Copolymerizations of a CO₂/Butadiene Derived Six-Membered Lactone with ε-Caprolactone

With the increasing demand for sustainable polymers, monomers sourced solely from renewable resources are in high demand. Hydrogenated δ-lactone (HL), synthesized from CO₂, 1,3-butadiene, and H₂, is a promising candidate. However, its copolymerization behavior remained unexplored, leaving questions about its compatibility with other lactones and its role in copolymer systems. In this study, the copolymerization of HL with various lactones, including glycolide (GA), L-lactide (L-LA), and ε-caprolactone (CL), was systematically investigated. Copolymerizations were carried out under different conditions, and the resulting polyesters were characterized by ¹H NMR, ¹³C NMR, DOSY NMR, GPC, DSC, and TGA. CL was identified as the optimal comonomer for HL, with which it could copolymerize effectively at room temperature. Three chain segment arrangements of poly(HL-co-CL), namely random copolyester (poly(HL-r-CL)), A-B block copolyester (poly(HL-b-CL)), and A-B-A block copolyester (poly(CL-b-HL-b-CL)), were successfully obtained.
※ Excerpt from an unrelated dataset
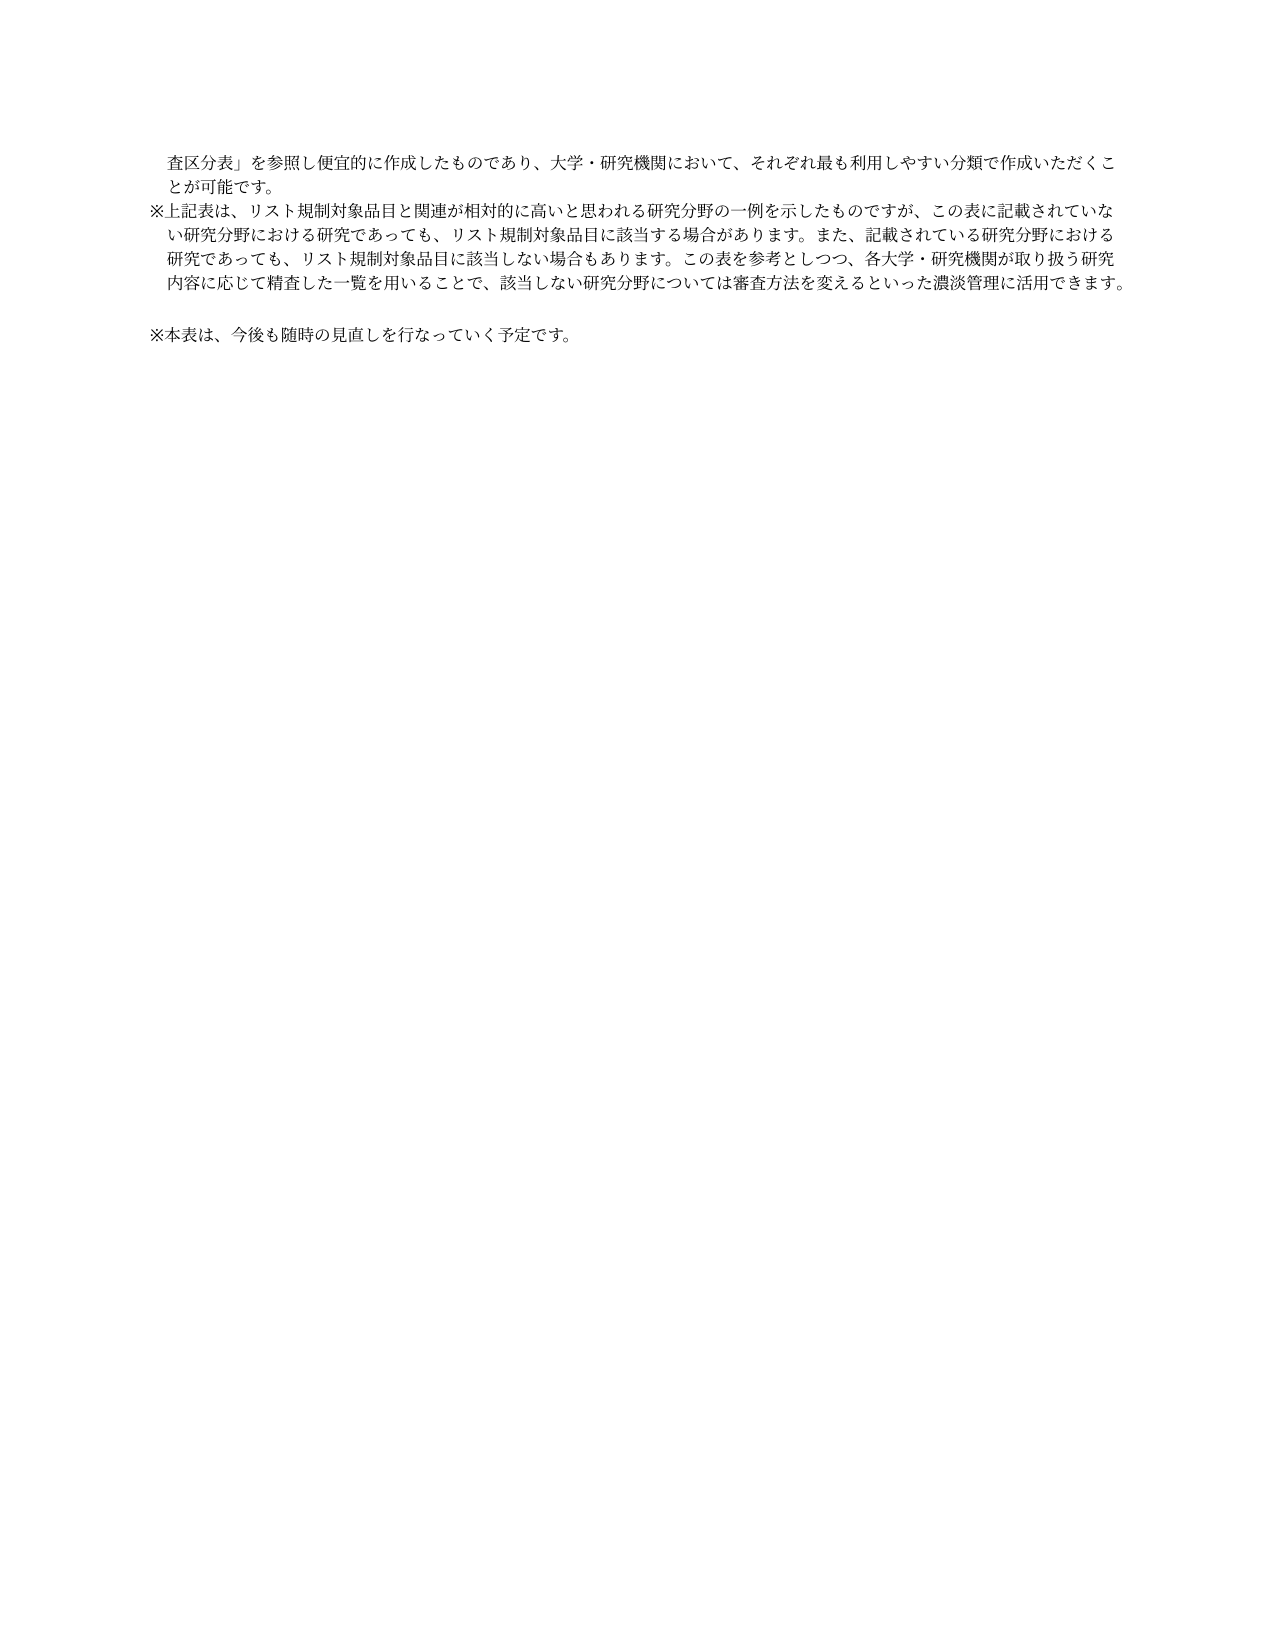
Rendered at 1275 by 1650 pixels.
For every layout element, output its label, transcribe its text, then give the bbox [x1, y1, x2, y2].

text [150, 150, 1125, 198]
text ※本表は、今後も随時の見直しを行なっていく予定です。 [150, 323, 1125, 347]
text ※上記表は、リスト規制対象品目と関連が相対的に高いと思われる研究分野の一例を示したものですが、この表に記載されていない研究分野における研究であっても、リスト規制対象品目に該当する場合があります。また、記載されている研究分野における研究であっても、リスト規制対象品目に該当しない場合もあります。この表を参考としつつ、各大学・研究機関が取り扱う研究内容に応じて精査した一覧を用いることで、該当しない研究分野については審査方法を変えるといった濃淡管理に活用できます。 [150, 198, 1125, 323]
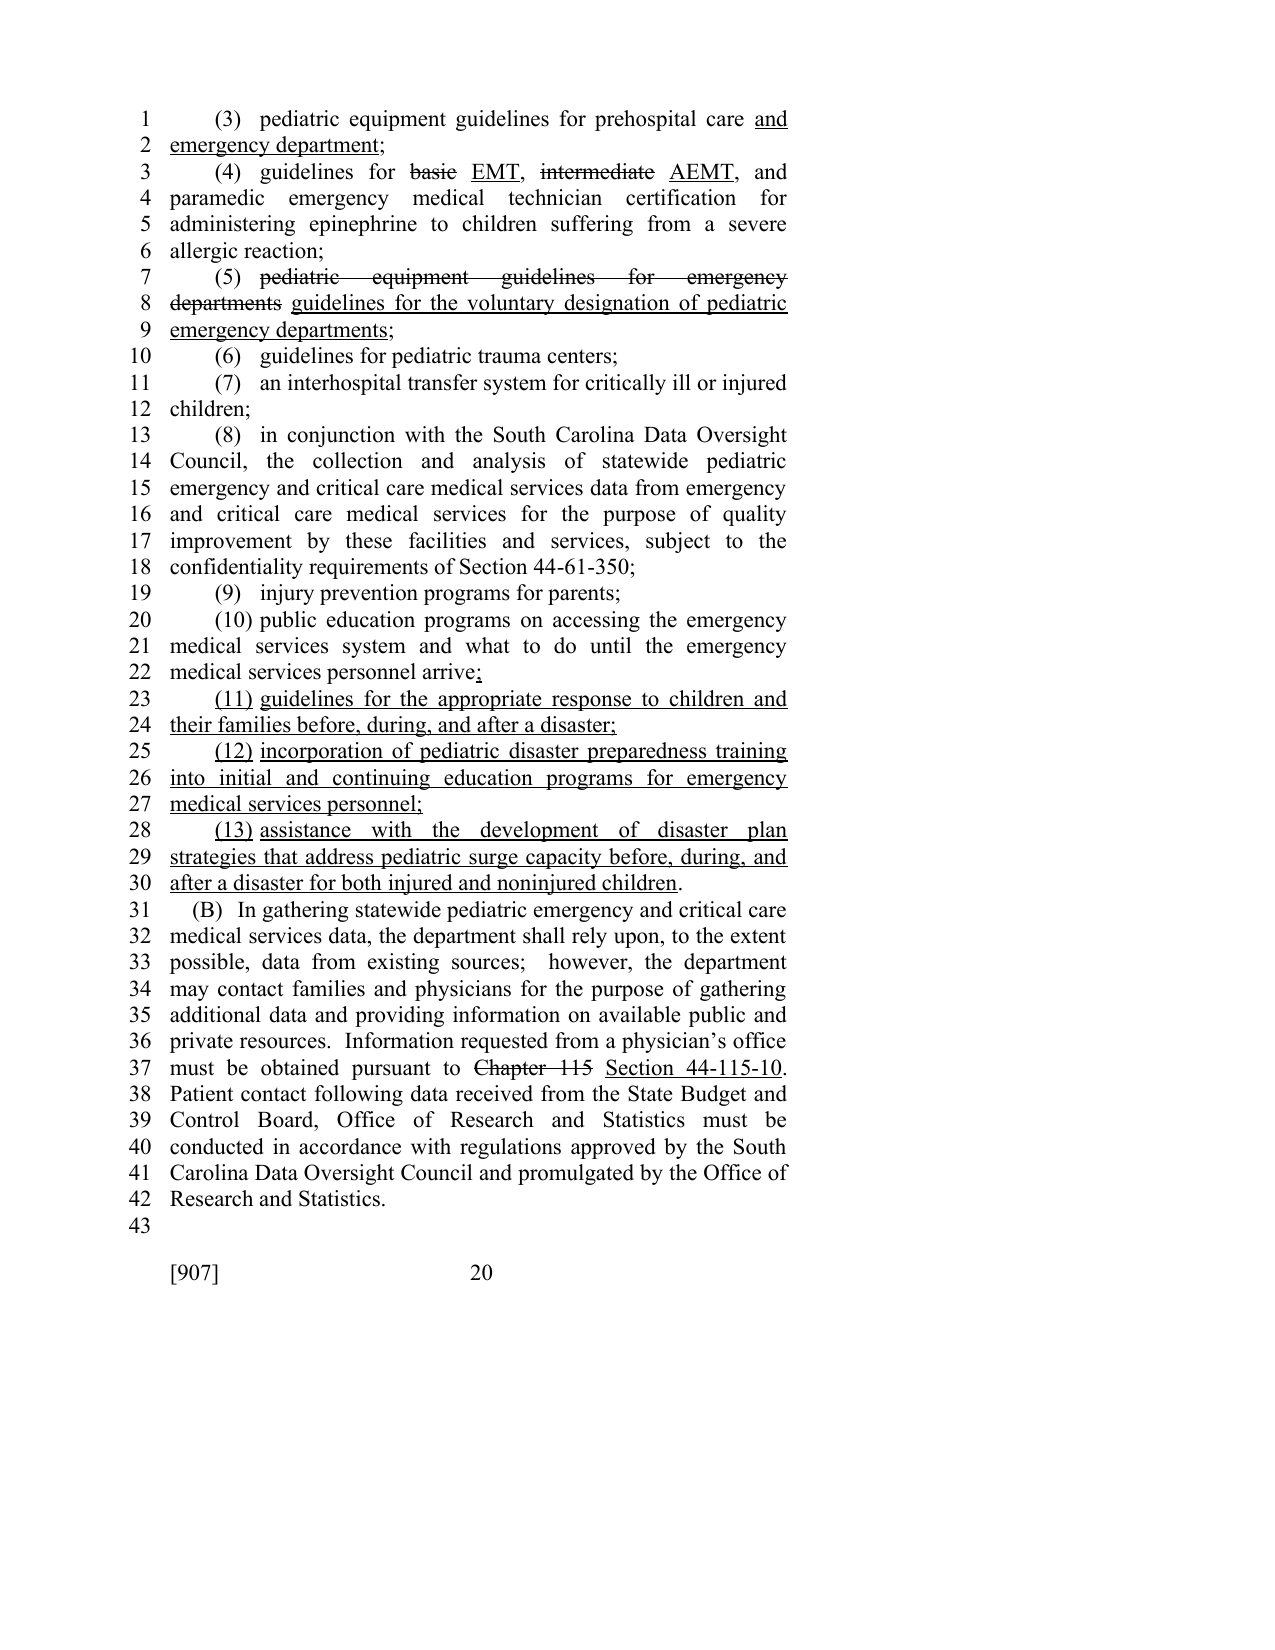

The thermal stability, glass transition temperature, melting temperature, and mechanical properties of the copolyester can be effectively modulated by adjusting the proportion of CL and HL monomers. Poly(HL₈-b-CL) has a tensile elongation of 568% and a tensile strength of 8.0 MPa. These results suggest that HL is an interesting and attractive renewable monomer for the development of new sustainable polyester materials.